SZ: Wie lange wird Belenos Verluste machen?

Hayek: Belenos macht keine Verluste. Belenos investiert. Verluste sind etwas, was man verliert, Investitionen sind nicht verloren. Im Moment belaufen sich die Investitionen in Belenos auf circa 50Millionen Franken. Das kann aber viel mehr werden.

SZ: Wird Belenos irgendwann ein Börsenkandidat?

Hayek: Nein, die Börse ist für eine Firma wie Belenos zurzeit nichts Positives.

SZ: Es ist bekannt, dass Sie die Börse nicht mögen. In letzter Konsequenz müssten Sie Swatch von der Börse nehmen?

Hayek: Als ich mich damals von den Banken überreden ließ, 51 Prozent von Swatch anstatt 100 Prozent zu erwerben, war diese bereits an der Börse notiert und ich habe damals von den Finanzmärkten noch nicht genug verstanden. Ich war Unternehmer, das bin ich immer noch. Daher hätte ich Swatch damals ganz übernehmen sollen. Heute müsste ich allen anderen Aktionären ein Abfindungsangebot machen.

SZ: Was hindert Sie?

Hayek: Das kostet mich fünf bis zehn Milliarden Franken.
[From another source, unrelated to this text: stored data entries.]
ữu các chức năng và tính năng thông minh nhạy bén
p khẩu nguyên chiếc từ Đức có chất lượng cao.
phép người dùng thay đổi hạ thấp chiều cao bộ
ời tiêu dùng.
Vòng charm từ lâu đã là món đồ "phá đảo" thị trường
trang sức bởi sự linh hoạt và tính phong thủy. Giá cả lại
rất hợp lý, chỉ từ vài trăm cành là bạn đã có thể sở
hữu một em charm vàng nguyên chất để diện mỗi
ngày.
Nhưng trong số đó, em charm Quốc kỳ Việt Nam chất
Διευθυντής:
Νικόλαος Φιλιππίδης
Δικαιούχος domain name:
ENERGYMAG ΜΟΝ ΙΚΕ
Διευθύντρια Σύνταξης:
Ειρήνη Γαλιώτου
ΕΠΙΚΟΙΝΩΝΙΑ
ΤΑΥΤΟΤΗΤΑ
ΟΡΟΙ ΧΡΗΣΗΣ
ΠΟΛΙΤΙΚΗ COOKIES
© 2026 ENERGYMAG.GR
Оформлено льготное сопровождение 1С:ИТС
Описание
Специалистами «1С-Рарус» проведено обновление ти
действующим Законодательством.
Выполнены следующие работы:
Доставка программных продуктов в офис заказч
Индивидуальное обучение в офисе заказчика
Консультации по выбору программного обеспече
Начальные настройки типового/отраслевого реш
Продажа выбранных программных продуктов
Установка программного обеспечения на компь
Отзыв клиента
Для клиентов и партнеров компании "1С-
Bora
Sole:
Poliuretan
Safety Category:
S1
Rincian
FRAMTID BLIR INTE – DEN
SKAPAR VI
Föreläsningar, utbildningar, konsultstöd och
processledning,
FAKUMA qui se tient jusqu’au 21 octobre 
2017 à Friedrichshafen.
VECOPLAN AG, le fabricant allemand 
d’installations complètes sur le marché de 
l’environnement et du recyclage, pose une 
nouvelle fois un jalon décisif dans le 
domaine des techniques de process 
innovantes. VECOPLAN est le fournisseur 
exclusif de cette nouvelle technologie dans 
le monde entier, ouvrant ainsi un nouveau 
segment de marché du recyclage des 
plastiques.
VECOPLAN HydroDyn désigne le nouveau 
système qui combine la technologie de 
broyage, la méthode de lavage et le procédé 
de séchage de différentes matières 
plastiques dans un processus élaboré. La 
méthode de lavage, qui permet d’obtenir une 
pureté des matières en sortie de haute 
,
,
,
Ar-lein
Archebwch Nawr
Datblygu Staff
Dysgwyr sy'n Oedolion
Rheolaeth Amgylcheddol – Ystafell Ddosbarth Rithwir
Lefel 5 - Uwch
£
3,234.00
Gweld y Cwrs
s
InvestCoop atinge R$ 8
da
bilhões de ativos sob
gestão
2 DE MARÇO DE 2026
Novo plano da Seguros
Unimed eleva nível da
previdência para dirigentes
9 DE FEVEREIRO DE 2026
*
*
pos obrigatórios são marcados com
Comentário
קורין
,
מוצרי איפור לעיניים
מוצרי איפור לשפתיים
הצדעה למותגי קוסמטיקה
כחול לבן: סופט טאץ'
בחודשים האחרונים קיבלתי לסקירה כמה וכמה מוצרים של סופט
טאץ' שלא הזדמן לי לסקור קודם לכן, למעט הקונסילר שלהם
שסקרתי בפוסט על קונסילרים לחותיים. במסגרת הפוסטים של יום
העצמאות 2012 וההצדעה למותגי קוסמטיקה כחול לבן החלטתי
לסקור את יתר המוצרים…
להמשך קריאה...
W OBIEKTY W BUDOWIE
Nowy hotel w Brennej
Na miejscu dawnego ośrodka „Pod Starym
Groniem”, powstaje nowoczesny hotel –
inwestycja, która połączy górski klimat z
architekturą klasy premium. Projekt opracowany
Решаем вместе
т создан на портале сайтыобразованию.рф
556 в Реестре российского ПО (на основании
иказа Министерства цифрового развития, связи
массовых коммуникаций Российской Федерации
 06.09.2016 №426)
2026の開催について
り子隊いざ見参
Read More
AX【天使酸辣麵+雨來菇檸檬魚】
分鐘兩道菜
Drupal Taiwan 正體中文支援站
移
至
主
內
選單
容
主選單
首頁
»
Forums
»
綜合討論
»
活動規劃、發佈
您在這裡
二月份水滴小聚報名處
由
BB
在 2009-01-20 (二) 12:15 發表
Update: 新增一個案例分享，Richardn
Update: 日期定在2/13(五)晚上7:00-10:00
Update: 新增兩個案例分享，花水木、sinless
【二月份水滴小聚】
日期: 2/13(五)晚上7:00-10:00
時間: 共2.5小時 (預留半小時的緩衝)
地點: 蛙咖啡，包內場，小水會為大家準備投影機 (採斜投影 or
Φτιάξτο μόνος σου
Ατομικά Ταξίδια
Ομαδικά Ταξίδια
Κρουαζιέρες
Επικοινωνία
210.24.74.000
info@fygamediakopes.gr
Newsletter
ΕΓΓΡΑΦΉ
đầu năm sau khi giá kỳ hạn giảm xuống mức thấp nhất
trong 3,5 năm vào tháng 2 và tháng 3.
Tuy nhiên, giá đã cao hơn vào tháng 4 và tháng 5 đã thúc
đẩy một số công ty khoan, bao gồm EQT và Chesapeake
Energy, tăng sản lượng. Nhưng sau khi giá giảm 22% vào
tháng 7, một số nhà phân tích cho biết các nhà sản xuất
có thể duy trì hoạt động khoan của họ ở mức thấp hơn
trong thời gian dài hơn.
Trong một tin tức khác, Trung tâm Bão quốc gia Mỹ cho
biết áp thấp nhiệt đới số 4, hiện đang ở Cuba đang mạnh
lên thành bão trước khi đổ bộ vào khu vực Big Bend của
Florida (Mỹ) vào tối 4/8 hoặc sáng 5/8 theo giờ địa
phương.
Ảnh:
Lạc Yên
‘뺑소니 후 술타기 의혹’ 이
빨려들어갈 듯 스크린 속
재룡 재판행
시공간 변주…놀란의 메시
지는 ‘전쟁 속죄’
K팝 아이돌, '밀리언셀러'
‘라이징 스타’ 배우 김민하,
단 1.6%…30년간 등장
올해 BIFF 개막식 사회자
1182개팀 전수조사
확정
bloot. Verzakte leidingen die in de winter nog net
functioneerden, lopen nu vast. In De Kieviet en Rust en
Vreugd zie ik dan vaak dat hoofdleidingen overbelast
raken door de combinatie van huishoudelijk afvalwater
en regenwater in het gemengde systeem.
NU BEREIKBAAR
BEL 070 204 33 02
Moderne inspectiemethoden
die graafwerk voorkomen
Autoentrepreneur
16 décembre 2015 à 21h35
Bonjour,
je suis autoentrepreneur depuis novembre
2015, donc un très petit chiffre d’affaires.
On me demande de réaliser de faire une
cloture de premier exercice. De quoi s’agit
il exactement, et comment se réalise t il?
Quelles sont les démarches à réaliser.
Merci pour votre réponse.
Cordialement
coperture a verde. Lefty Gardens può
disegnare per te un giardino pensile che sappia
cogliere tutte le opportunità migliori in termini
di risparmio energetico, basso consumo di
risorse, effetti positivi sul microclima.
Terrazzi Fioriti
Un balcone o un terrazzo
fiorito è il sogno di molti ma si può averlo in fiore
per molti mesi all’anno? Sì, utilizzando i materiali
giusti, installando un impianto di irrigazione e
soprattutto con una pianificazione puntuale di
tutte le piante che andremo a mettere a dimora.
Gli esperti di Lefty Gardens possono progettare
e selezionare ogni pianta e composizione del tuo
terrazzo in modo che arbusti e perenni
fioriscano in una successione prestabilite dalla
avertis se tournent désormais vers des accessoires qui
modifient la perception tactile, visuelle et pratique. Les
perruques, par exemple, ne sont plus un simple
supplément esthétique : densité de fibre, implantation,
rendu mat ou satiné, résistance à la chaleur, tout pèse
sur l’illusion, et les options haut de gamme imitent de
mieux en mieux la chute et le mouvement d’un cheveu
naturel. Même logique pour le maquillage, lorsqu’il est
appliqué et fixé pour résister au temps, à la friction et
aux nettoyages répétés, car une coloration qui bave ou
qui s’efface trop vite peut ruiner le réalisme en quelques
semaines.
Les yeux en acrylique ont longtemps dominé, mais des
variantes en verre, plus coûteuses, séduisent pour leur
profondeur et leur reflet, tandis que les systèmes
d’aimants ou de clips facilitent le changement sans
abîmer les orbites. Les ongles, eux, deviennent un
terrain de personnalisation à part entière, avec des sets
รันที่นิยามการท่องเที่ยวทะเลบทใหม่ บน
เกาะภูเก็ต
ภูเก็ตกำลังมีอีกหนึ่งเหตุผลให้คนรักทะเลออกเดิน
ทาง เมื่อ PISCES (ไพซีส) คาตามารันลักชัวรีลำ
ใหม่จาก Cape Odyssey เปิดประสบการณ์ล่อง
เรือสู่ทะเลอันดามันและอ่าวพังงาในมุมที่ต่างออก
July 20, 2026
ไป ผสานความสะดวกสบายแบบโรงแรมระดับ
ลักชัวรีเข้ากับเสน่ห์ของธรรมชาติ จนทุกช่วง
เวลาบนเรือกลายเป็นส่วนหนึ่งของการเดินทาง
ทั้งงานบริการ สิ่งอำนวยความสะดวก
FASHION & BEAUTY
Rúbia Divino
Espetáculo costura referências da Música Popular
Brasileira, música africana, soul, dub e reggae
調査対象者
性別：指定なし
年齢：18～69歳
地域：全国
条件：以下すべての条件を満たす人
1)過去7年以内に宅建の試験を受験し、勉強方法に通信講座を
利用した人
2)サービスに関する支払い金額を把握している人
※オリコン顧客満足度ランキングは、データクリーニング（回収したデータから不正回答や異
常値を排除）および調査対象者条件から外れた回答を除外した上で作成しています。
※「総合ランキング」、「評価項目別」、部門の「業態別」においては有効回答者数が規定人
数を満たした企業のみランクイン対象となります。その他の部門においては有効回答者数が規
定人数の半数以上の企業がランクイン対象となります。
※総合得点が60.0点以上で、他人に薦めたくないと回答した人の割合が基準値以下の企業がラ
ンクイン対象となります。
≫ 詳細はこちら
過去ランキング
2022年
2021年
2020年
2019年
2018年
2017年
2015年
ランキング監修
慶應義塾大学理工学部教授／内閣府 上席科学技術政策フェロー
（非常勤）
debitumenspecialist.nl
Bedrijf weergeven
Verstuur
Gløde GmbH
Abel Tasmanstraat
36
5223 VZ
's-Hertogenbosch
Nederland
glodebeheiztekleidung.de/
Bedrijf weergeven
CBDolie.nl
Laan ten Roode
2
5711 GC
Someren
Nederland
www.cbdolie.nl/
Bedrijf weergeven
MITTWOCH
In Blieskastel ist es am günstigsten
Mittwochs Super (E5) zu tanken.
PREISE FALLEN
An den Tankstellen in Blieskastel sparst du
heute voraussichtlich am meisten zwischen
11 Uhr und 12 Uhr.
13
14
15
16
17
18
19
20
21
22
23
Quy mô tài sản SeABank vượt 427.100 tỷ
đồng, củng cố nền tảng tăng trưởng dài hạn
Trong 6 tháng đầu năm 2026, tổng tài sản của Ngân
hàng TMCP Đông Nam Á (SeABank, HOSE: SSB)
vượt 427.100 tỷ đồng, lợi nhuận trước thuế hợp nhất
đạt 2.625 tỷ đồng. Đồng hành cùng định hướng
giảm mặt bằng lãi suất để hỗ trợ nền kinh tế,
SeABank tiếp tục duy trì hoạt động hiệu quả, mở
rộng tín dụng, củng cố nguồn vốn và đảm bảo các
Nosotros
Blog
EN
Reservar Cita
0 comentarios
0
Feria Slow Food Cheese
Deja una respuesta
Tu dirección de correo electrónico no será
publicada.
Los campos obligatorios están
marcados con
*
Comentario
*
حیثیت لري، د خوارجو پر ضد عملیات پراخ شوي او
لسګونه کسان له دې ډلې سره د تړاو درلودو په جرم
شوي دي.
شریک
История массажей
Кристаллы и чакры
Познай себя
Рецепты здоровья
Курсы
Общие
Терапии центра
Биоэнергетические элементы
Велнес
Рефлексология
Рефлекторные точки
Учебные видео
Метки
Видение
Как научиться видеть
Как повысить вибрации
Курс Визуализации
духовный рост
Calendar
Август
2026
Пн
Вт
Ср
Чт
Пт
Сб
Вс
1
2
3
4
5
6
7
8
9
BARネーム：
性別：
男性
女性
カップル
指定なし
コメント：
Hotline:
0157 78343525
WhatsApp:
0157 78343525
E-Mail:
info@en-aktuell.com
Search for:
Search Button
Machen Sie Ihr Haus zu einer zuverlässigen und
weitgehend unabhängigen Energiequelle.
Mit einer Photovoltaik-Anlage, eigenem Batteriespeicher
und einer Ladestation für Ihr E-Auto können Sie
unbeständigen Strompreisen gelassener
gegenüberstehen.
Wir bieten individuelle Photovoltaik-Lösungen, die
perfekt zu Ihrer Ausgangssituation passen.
Dazu müsste ich Kredite aufnehmen und dann reden mir Banker in mein Geschäft rein. Dann bin ich nicht mehr Herr im Haus. Da finde ich mich lieber damit ab, dass Swatch an der Börse ist und tue etwas Produktiveres.

SZ: Im Februar sind Sie 80 Jahre alt geworden. Haben Sie Angst, dass Ihnen die Zeit davonläuft?

Hayek: Angst nicht. Aber ich weiß, dass mir die Zeit davonlaufen wird. Ich werde nicht 200 Jahre leben, aber ich habe noch Pläne für weitere 200 Jahre. Die werden meine Kinder, meine vielen anderen Mitarbeiter und Kindeskinder verwirklichen. Es gibt viele, die mein Werk fortsetzen werden.